Lo último que supimos fue una escueta declaración del Fiscal Tareck William Saab en diciembre del año pasado (cuando nuestra presión hizo que el feminicidio de la bailarina venezolana Mayell Hernández se posicionara en la agenda mediática):

“Durante nuestra gestión ingresaron 96 causas por femicidio: fueron privados de libertad 85 presuntos responsables, se realizaron 78 imputaciones y 73 acusaciones”, nos dijo, sin que luego nada de esto se reflejara en detalle en ningún lugar.

¿Qué pasó antes? ¿Qué vino después? ¿Cuál es el estatus hoy? ¿Debemos esperar un nuevo asesinato para obtener una actualización?

Hoy para las autoridades es más fácil hablar de un Plan Nacional de Parto Humanizado (que lamentablemente no posee el alcance que quisiéramos y que han intentado mostrarnos por televisión) o de los bonos (que está bien, pero no rinden ni para los pañales).

Mientras, algunas de nosotras nos enfrascamos debatiendo si decir “nosotras” “nosotros” o “nosotres” o creemos que desmontar el concepto de amor romántico es más urgente que esta realidad que nos engulle: nos están matando, incluso a las que tienen los conceptos teóricos muy claros.

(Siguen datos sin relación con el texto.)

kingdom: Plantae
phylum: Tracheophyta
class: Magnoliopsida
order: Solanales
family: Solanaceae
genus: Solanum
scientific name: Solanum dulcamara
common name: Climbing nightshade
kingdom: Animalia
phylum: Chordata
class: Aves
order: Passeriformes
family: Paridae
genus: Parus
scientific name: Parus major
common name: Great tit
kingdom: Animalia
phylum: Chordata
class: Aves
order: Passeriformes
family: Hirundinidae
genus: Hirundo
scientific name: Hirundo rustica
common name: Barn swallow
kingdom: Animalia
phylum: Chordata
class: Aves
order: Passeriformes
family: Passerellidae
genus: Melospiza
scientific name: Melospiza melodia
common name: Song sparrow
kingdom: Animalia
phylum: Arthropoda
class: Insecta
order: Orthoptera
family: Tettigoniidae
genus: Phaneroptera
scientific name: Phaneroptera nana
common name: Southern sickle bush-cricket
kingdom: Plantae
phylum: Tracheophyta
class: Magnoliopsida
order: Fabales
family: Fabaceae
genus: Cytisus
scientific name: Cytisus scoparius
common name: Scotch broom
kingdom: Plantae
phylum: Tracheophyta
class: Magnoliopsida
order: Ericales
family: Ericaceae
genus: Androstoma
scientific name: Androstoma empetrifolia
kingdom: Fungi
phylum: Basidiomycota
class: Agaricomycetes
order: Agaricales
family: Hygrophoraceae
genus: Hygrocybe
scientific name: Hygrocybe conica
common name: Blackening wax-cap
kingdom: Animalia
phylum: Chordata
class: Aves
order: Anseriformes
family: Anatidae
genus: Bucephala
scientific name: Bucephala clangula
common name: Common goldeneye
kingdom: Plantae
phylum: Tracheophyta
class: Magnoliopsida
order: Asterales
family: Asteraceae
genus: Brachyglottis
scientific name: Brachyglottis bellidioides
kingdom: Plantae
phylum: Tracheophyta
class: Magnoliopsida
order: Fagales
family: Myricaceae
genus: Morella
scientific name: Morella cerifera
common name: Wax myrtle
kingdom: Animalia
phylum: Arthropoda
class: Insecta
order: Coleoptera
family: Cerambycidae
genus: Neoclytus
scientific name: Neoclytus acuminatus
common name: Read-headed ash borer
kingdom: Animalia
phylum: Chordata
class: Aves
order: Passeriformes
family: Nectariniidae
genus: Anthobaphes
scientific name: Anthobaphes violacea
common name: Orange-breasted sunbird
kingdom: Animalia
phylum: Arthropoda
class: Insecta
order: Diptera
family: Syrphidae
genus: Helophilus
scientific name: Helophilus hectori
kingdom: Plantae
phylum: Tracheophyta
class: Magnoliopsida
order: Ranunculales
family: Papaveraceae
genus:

Mencionemos un solo caso: En mayo, Melissa Sidney Arcila Ruiz fue asesinada de 12 puñaladas por José Gregorio Pérez, su expareja desde hace un año (padre de sus 2 hijos).

Melissa llevaba los mismos 12 meses denunciando a su agresor, quien ya le había fracturado la nariz en dos golpizas anteriores.

¿Cuál fue el trato recibido por parte de las autoridades? Según sus familiares, desde la desatención porque “no tenemos tinta para imprimir la orden de alejamiento”, pasando por el “tienes que traer el moretón, la herida”, hasta detener y excarcelar al tipo tan solo unas horas después.

¿Entonces?

En el 2014, nosotras dimos una ardua lucha para que se tipificaran como delitos el femicidio y la inducción al suicidio y esta acción permitió empezar a visibilizar las cantidades de casos de violencia de género.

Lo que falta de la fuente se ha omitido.